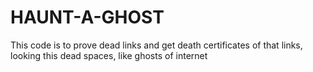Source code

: # HAUNT-A-GHOST
This code is to prove dead links and get death certificates of that links, looking this dead spaces, like ghosts of internet
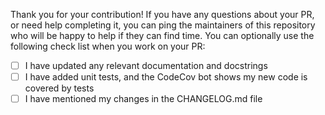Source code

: Thank you for your contribution! If you have any questions about your PR,
or need help completing it, you can ping the maintainers of this repository
who will be happy to help if they can find time.
You can optionally use the following check list when you work on your PR:

- [ ] I have updated any relevant documentation and docstrings
- [ ] I have added unit tests, and the CodeCov bot shows my new code is covered by tests
- [ ] I have mentioned my changes in the CHANGELOG.md file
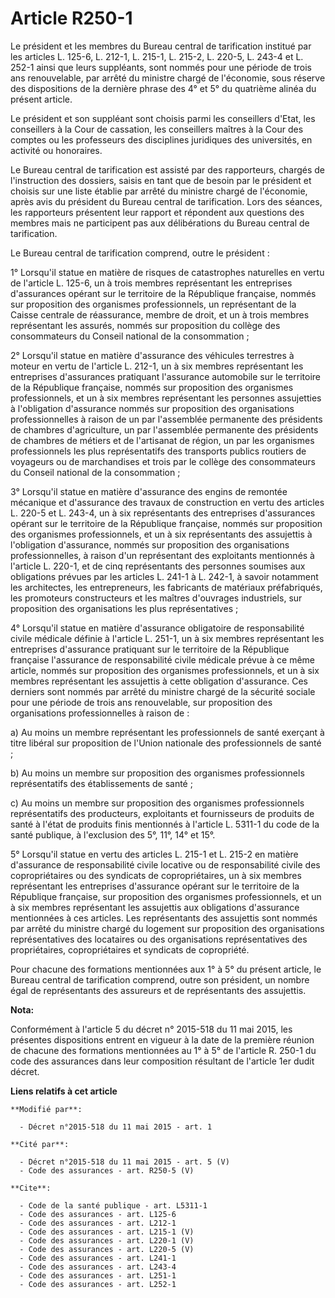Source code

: # Article R250-1

Le président et les membres du Bureau central de tarification institué par les articles L. 125-6, 
L. 212-1, L. 215-1, L. 215-2, L. 220-5, L. 243-4 et L. 252-1 ainsi que leurs suppléants, sont nommés pour une période de
trois ans renouvelable, par arrêté du ministre chargé de l'économie, sous réserve des dispositions de la dernière phrase des
4° et 5° du quatrième alinéa du présent article. 

Le président et son suppléant sont choisis parmi les conseillers d'Etat, les conseillers à la Cour de cassation, les
conseillers maîtres à la Cour des comptes ou les professeurs des disciplines juridiques des universités, en activité ou
honoraires. 

Le Bureau central de tarification est assisté par des rapporteurs, chargés de l'instruction des dossiers, saisis en tant que
de besoin par le président et choisis sur une liste établie par arrêté du ministre chargé de l'économie, après avis du
président du Bureau central de tarification. Lors des séances, les rapporteurs présentent leur rapport et répondent aux
questions des membres mais ne participent pas aux délibérations du Bureau central de tarification. 

Le Bureau central de tarification comprend, outre le président : 

1° Lorsqu'il statue en matière de risques de catastrophes naturelles en vertu de l'article L. 125-6, un à trois membres
représentant les entreprises d'assurances opérant sur le territoire de la République française, nommés sur proposition des
organismes professionnels, un représentant de la Caisse centrale de réassurance, membre de droit, et un à trois membres
représentant les assurés, nommés sur proposition du collège des consommateurs du Conseil national de la consommation ; 

2° Lorsqu'il statue en matière d'assurance des véhicules terrestres à moteur en vertu de l'article L. 212-1, un à six membres
représentant les entreprises d'assurances pratiquant l'assurance automobile sur le territoire de la République française,
nommés sur proposition des organismes professionnels, et un à six membres représentant les personnes assujetties à
l'obligation d'assurance nommés sur proposition des organisations professionnelles à raison de un par l'assemblée permanente
des présidents de chambres d'agriculture, un par l'assemblée permanente des présidents de chambres de métiers et de
l'artisanat de région, un par les organismes professionnels les plus représentatifs des transports publics routiers de
voyageurs ou de marchandises et trois par le collège des consommateurs du Conseil national de la consommation ; 

3° Lorsqu'il statue en matière d'assurance des engins de remontée mécanique et d'assurance des travaux de construction en
vertu des articles L. 220-5 et L. 243-4, un à six représentants des entreprises d'assurances opérant sur le territoire de la
République française, nommés sur proposition des organismes professionnels, et un à six représentants des assujettis à
l'obligation d'assurance, nommés sur proposition des organisations professionnelles, à raison d'un représentant des
exploitants mentionnés à l'article L. 220-1, et de cinq représentants des personnes soumises aux obligations prévues par les
articles L. 241-1 à L. 242-1, à savoir notamment les architectes, les entrepreneurs, les fabricants de matériaux
préfabriqués, les promoteurs constructeurs et les maîtres d'ouvrages industriels, sur proposition des organisations les plus
représentatives ; 

4° Lorsqu'il statue en matière d'assurance obligatoire de responsabilité civile médicale définie à l'article L. 251-1, un à
six membres représentant les entreprises d'assurance pratiquant sur le territoire de la République française l'assurance de
responsabilité civile médicale prévue à ce même article, nommés sur proposition des organismes professionnels, et un à six
membres représentant les assujettis à cette obligation d'assurance. Ces derniers sont nommés par arrêté du ministre chargé de
la sécurité sociale pour une période de trois ans renouvelable, sur proposition des organisations professionnelles à raison
de : 

a) Au moins un membre représentant les professionnels de santé exerçant à titre libéral sur proposition de l'Union nationale
des professionnels de santé ; 

b) Au moins un membre sur proposition des organismes professionnels représentatifs des établissements de santé ; 

c) Au moins un membre sur proposition des organismes professionnels représentatifs des producteurs, exploitants et
fournisseurs de produits de santé à l'état de produits finis mentionnés à l'article L. 5311-1 du code de la santé publique, à
l'exclusion des 5°, 11°, 14° et 15°. 

5° Lorsqu'il statue en vertu des articles L. 215-1 et L. 215-2 en matière d'assurance de responsabilité civile locative ou de
responsabilité civile des copropriétaires ou des syndicats de copropriétaires, un à six membres représentant les entreprises
d'assurance opérant sur le territoire de la République française, sur proposition des organismes professionnels, et un à six
membres représentant les assujettis aux obligations d'assurance mentionnées à ces articles. Les représentants des assujettis
sont nommés par arrêté du ministre chargé du logement sur proposition des organisations représentatives des locataires ou des
organisations représentatives des propriétaires, copropriétaires et syndicats de copropriété. 

Pour chacune des formations mentionnées aux 1° à 5° du présent article, le Bureau central de tarification comprend, outre son
président, un nombre égal de représentants des assureurs et de représentants des assujettis.

**Nota:**

Conformément à l'article 5 du décret n° 2015-518 du 11 mai 2015, les présentes dispositions entrent en vigueur à la date de
la première réunion de chacune des formations mentionnées au 1° à 5° de l'article R. 250-1 du code des assurances dans leur
composition résultant de l'article 1er dudit décret.

**Liens relatifs à cet article**

	**Modifié par**:

	  - Décret n°2015-518 du 11 mai 2015 - art. 1

	**Cité par**:

	  - Décret n°2015-518 du 11 mai 2015 - art. 5 (V)
	  - Code des assurances - art. R250-5 (V)

	**Cite**:

	  - Code de la santé publique - art. L5311-1
	  - Code des assurances - art. L125-6
	  - Code des assurances - art. L212-1
	  - Code des assurances - art. L215-1 (V)
	  - Code des assurances - art. L220-1 (V)
	  - Code des assurances - art. L220-5 (V)
	  - Code des assurances - art. L241-1
	  - Code des assurances - art. L243-4
	  - Code des assurances - art. L251-1
	  - Code des assurances - art. L252-1

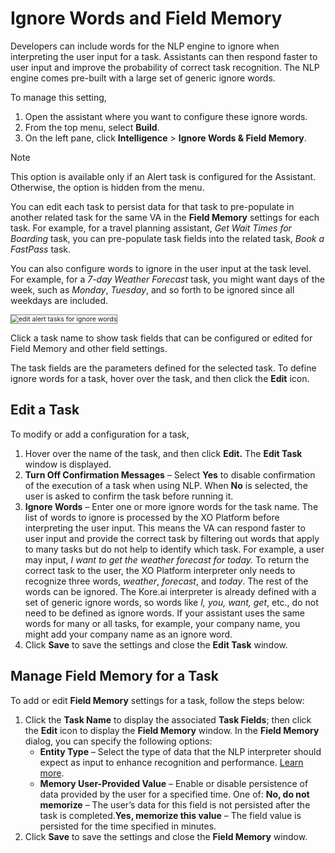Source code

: # Ignore Words and Field Memory

Developers can include words for the NLP engine to ignore when interpreting the user input for a task. Assistants can then respond faster to user input and improve the probability of correct task recognition. The NLP engine comes pre-built with a large set of generic ignore words.

To manage this setting,

1. Open the assistant where you want to configure these ignore words.
2. From the top menu, select **Build**.
3. On the left pane, click **Intelligence** > **Ignore Words & Field Memory**.

<div class="admonition note">
<p class="admonition-title">Note</p>
<p>This option is available only if an Alert task is configured for the Assistant. Otherwise, the option is hidden from the menu.</p>
</div>

You can edit each task to persist data for that task to pre-populate in another related task for the same VA in the **Field Memory** settings for each task. For example, for a travel planning assistant, *Get Wait Times for Boarding* task, you can pre-populate task fields into the related task, *Book a FastPass* task. 

You can also configure words to ignore in the user input at the task level. For example, for a *7-day Weather Forecast* task, you might want days of the week, such as *Monday*, *Tuesday*, and so forth to be ignored since all weekdays are included.

<img src="../images/ignore-words-edit-alert-tasks.png" alt="edit alert tasks for ignore words" title="edit alert tasks for ignore words" style="border: 1px solid gray; zoom:75%;">

Click a task name to show task fields that can be configured or edited for Field Memory and other field settings. 

The task fields are the parameters defined for the selected task. To define ignore words for a task, hover over the task, and then click the **Edit** icon.

## Edit a Task

To modify or add a configuration for a task,

1. Hover over the name of the task, and then click **Edit.** The **Edit Task** window is displayed.
2. **Turn Off Confirmation Messages** – Select **Yes** to disable confirmation of the execution of a task when using NLP. When **No** is selected, the user is asked to confirm the task before running it.
3. **Ignore Words** – Enter one or more ignore words for the task name. The list of words to ignore is processed by the XO Platform before interpreting the user input.
This means the VA can respond faster to user input and provide the correct task by filtering out words that apply to many tasks but do not help to identify which task. For example, a user may input, *I want to get the weather forecast for today.* To return the correct task to the user, the XO Platform interpreter only needs to recognize three words, *weather*, *forecast*, and *today*. The rest of the words can be ignored. The Kore.ai interpreter is already defined with a set of generic ignore words, so words like *I, you, want, get*, etc., do not need to be defined as ignore words. If your assistant uses the same words for many or all tasks, for example, your company name, you might add your company name as an ignore word.
4. Click **Save** to save the settings and close the **Edit Task** window.

## Manage Field Memory for a Task

To add or edit **Field Memory** settings for a task, follow the steps below:

1. Click the **Task Name** to display the associated **Task Fields**; then click the **Edit** icon to display the **Field Memory** window. In the **Field Memory** dialog, you can specify the following options:
    * **Entity Type** – Select the type of data that the NLP interpreter should expect as input to enhance recognition and performance. <a href="https://docsinternal-kore.github.io/docs/xo/automation/use-cases/dialogs/entity-types/" target="_blank">Learn more</a>.
    * **Memory User-Provided Value** – Enable or disable persistence of data provided by the user for a specified time. One of: 
**No, do not memorize** – The user’s data for this field is not persisted after the task is completed.**Yes, memorize this value** – The field value is persisted for the time specified in minutes.
2. Click **Save** to save the settings and close the **Field Memory** window.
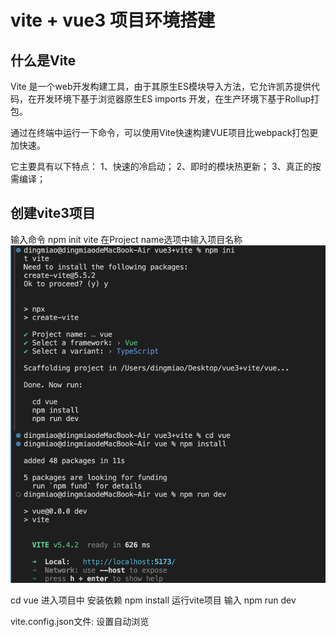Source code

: # vite + vue3 项目环境搭建
## 什么是Vite
Vite 是一个web开发构建工具，由于其原生ES模块导入方法，它允许凯苏提供代码，在开发环境下基于浏览器原生ES imports 开发，在生产环境下基于Rollup打包。

通过在终端中运行一下命令，可以使用Vite快速构建VUE项目比webpack打包更加快速。

它主要具有以下特点：
1、快速的冷启动；
2、即时的模块热更新；
3、真正的按需编译；

## 创建vite3项目
输入命令 npm init vite
在Project name选项中输入项目名称
![alt text](../img/image.png)

cd vue 进入项目中
安装依赖 npm install 
运行vite项目 输入 npm run dev


vite.config.json文件:
设置自动浏览 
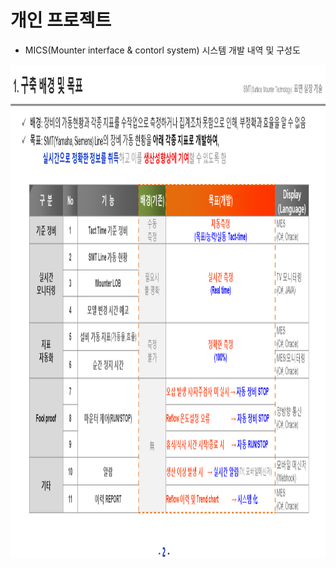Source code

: # 개인 프로젝트
 - MICS(Mounter interface & contorl system) 시스템 개발 내역 및 구성도
  
<p> <img src="https://github.com/ByeongKeun/Industrial-AI/blob/master/images/smt_01.PNG" border="0" width="1130" height="790"> </p>
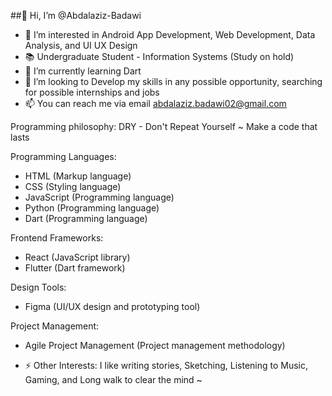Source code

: ##👋 Hi, I’m @Abdalaziz-Badawi
- 👀 I’m interested in Android App Development, Web Development, Data Analysis, and UI UX Design 
- 📚 Undergraduate Student - Information Systems (Study on hold) 
- 🌱 I’m currently learning Dart
- 💞️ I’m looking to Develop my skills in any possible opportunity, searching for possible internships and jobs
- 📫 You can reach me via email abdalaziz.badawi02@gmail.com

Programming philosophy: DRY - Don't Repeat Yourself
~ Make a code that lasts

Programming Languages:
- HTML (Markup language)
- CSS (Styling language)
- JavaScript (Programming language)
- Python (Programming language)
- Dart (Programming language)

Frontend Frameworks:
- React (JavaScript library)
- Flutter (Dart framework)

Design Tools:
- Figma (UI/UX design and prototyping tool)

Project Management:
- Agile Project Management (Project management methodology)

- ⚡ Other Interests: I like writing stories, Sketching, Listening to Music, Gaming, and Long walk to clear the mind ~


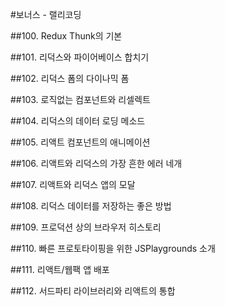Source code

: #보너스 - 랠리코딩

##100. Redux Thunk의 기본

##101. 리덕스와 파이어베이스 합치기

##102. 리덕스 폼의 다이나믹 폼

##103. 로직없는 컴포넌트와 리셀렉트

##104. 리덕스의 데이터 로딩 메소드

##105. 리액트 컴포넌트의 애니메이션

##106. 리액트와 리덕스의 가장 흔한 에러 네개

##107. 리액트와 리덕스 앱의 모달

##108. 리덕스 데이터를 저장하는 좋은 방법

##109. 프로덕션 상의 브라우저 히스토리

##110. 빠른 프로토타이핑을 위한 JSPlaygrounds 소개

##111. 리액트/웹팩 앱 배포

##112. 서드파티 라이브러리와 리액트의 통합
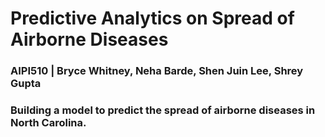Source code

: # Predictive Analytics on Spread of Airborne Diseases

### AIPI510 | **Bryce Whitney, Neha Barde, Shen Juin Lee, Shrey Gupta**

### Building a model to predict the spread of airborne diseases in North Carolina.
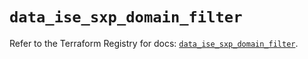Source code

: # `data_ise_sxp_domain_filter`

Refer to the Terraform Registry for docs: [`data_ise_sxp_domain_filter`](https://registry.terraform.io/providers/ciscodevnet/ise/0.2.11/docs/data-sources/sxp_domain_filter).
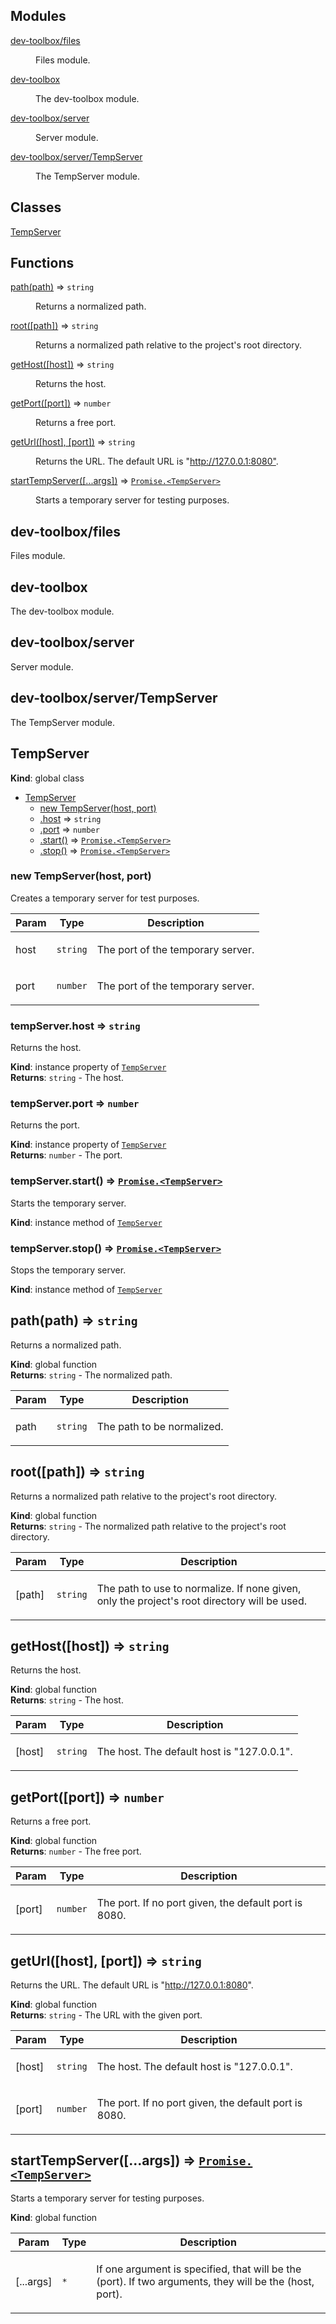 ## Modules

<dl>
<dt><a href="#module_dev-toolbox/files">dev-toolbox/files</a></dt>
<dd><p>Files module.</p>
</dd>
<dt><a href="#module_dev-toolbox">dev-toolbox</a></dt>
<dd><p>The dev-toolbox module.</p>
</dd>
<dt><a href="#module_dev-toolbox/server">dev-toolbox/server</a></dt>
<dd><p>Server module.</p>
</dd>
<dt><a href="#module_dev-toolbox/server/TempServer">dev-toolbox/server/TempServer</a></dt>
<dd><p>The TempServer module.</p>
</dd>
</dl>

## Classes

<dl>
<dt><a href="#TempServer">TempServer</a></dt>
<dd></dd>
</dl>

## Functions

<dl>
<dt><a href="#path">path(path)</a> ⇒ <code>string</code></dt>
<dd><p>Returns a normalized path.</p>
</dd>
<dt><a href="#root">root([path])</a> ⇒ <code>string</code></dt>
<dd><p>Returns a normalized path relative to the project&#39;s root directory.</p>
</dd>
<dt><a href="#getHost">getHost([host])</a> ⇒ <code>string</code></dt>
<dd><p>Returns the host.</p>
</dd>
<dt><a href="#getPort">getPort([port])</a> ⇒ <code>number</code></dt>
<dd><p>Returns a free port.</p>
</dd>
<dt><a href="#getUrl">getUrl([host], [port])</a> ⇒ <code>string</code></dt>
<dd><p>Returns the URL. The default URL is &quot;<a href="http://127.0.0.1:8080&quot;">http://127.0.0.1:8080&quot;</a>.</p>
</dd>
<dt><a href="#startTempServer">startTempServer([...args])</a> ⇒ <code><a href="#TempServer">Promise.&lt;TempServer&gt;</a></code></dt>
<dd><p>Starts a temporary server for testing purposes.</p>
</dd>
</dl>

<a name="module_dev-toolbox/files"></a>

## dev-toolbox/files
Files module.

<a name="module_dev-toolbox"></a>

## dev-toolbox
The dev-toolbox module.

<a name="module_dev-toolbox/server"></a>

## dev-toolbox/server
Server module.

<a name="module_dev-toolbox/server/TempServer"></a>

## dev-toolbox/server/TempServer
The TempServer module.

<a name="TempServer"></a>

## TempServer
**Kind**: global class  

* [TempServer](#TempServer)
    * [new TempServer(host, port)](#new_TempServer_new)
    * [.host](#TempServer+host) ⇒ <code>string</code>
    * [.port](#TempServer+port) ⇒ <code>number</code>
    * [.start()](#TempServer+start) ⇒ [<code>Promise.&lt;TempServer&gt;</code>](#TempServer)
    * [.stop()](#TempServer+stop) ⇒ [<code>Promise.&lt;TempServer&gt;</code>](#TempServer)

<a name="new_TempServer_new"></a>

### new TempServer(host, port)
Creates a temporary server for test purposes.

<table>
  <thead>
    <tr>
      <th>Param</th><th>Type</th><th>Description</th>
    </tr>
  </thead>
  <tbody>
<tr>
    <td>host</td><td><code>string</code></td><td><p>The port of the temporary server.</p>
</td>
    </tr><tr>
    <td>port</td><td><code>number</code></td><td><p>The port of the temporary server.</p>
</td>
    </tr>  </tbody>
</table>

<a name="TempServer+host"></a>

### tempServer.host ⇒ <code>string</code>
Returns the host.

**Kind**: instance property of [<code>TempServer</code>](#TempServer)  
**Returns**: <code>string</code> - The host.  
<a name="TempServer+port"></a>

### tempServer.port ⇒ <code>number</code>
Returns the port.

**Kind**: instance property of [<code>TempServer</code>](#TempServer)  
**Returns**: <code>number</code> - The port.  
<a name="TempServer+start"></a>

### tempServer.start() ⇒ [<code>Promise.&lt;TempServer&gt;</code>](#TempServer)
Starts the temporary server.

**Kind**: instance method of [<code>TempServer</code>](#TempServer)  
<a name="TempServer+stop"></a>

### tempServer.stop() ⇒ [<code>Promise.&lt;TempServer&gt;</code>](#TempServer)
Stops the temporary server.

**Kind**: instance method of [<code>TempServer</code>](#TempServer)  
<a name="path"></a>

## path(path) ⇒ <code>string</code>
Returns a normalized path.

**Kind**: global function  
**Returns**: <code>string</code> - The normalized path.  
<table>
  <thead>
    <tr>
      <th>Param</th><th>Type</th><th>Description</th>
    </tr>
  </thead>
  <tbody>
<tr>
    <td>path</td><td><code>string</code></td><td><p>The path to be normalized.</p>
</td>
    </tr>  </tbody>
</table>

<a name="root"></a>

## root([path]) ⇒ <code>string</code>
Returns a normalized path relative to the project's root directory.

**Kind**: global function  
**Returns**: <code>string</code> - The normalized path relative to the project's root directory.  
<table>
  <thead>
    <tr>
      <th>Param</th><th>Type</th><th>Description</th>
    </tr>
  </thead>
  <tbody>
<tr>
    <td>[path]</td><td><code>string</code></td><td><p>The path to use to normalize.
                         If none given, only the project&#39;s root directory will be used.</p>
</td>
    </tr>  </tbody>
</table>

<a name="getHost"></a>

## getHost([host]) ⇒ <code>string</code>
Returns the host.

**Kind**: global function  
**Returns**: <code>string</code> - The host.  
<table>
  <thead>
    <tr>
      <th>Param</th><th>Type</th><th>Description</th>
    </tr>
  </thead>
  <tbody>
<tr>
    <td>[host]</td><td><code>string</code></td><td><p>The host. The default host is &quot;127.0.0.1&quot;.</p>
</td>
    </tr>  </tbody>
</table>

<a name="getPort"></a>

## getPort([port]) ⇒ <code>number</code>
Returns a free port.

**Kind**: global function  
**Returns**: <code>number</code> - The free port.  
<table>
  <thead>
    <tr>
      <th>Param</th><th>Type</th><th>Description</th>
    </tr>
  </thead>
  <tbody>
<tr>
    <td>[port]</td><td><code>number</code></td><td><p>The port. If no port given, the default port is 8080.</p>
</td>
    </tr>  </tbody>
</table>

<a name="getUrl"></a>

## getUrl([host], [port]) ⇒ <code>string</code>
Returns the URL. The default URL is "http://127.0.0.1:8080".

**Kind**: global function  
**Returns**: <code>string</code> - The URL with the given port.  
<table>
  <thead>
    <tr>
      <th>Param</th><th>Type</th><th>Description</th>
    </tr>
  </thead>
  <tbody>
<tr>
    <td>[host]</td><td><code>string</code></td><td><p>The host. The default host is &quot;127.0.0.1&quot;.</p>
</td>
    </tr><tr>
    <td>[port]</td><td><code>number</code></td><td><p>The port. If no port given, the default port is 8080.</p>
</td>
    </tr>  </tbody>
</table>

<a name="startTempServer"></a>

## startTempServer([...args]) ⇒ [<code>Promise.&lt;TempServer&gt;</code>](#TempServer)
Starts a temporary server for testing purposes.

**Kind**: global function  
<table>
  <thead>
    <tr>
      <th>Param</th><th>Type</th><th>Description</th>
    </tr>
  </thead>
  <tbody>
<tr>
    <td>[...args]</td><td><code>*</code></td><td><p>If one argument is specified, that will be the (port).
                    If two arguments, they will be the (host, port).</p>
</td>
    </tr>  </tbody>
</table>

Problem details> Your answer must consist of every line in the listing that contains "consommateurs".

Response area>
représentant les assurés, nommés sur proposition du collège des consommateurs du Conseil national de la consommation ; 
voyageurs ou de marchandises et trois par le collège des consommateurs du Conseil national de la consommation ; 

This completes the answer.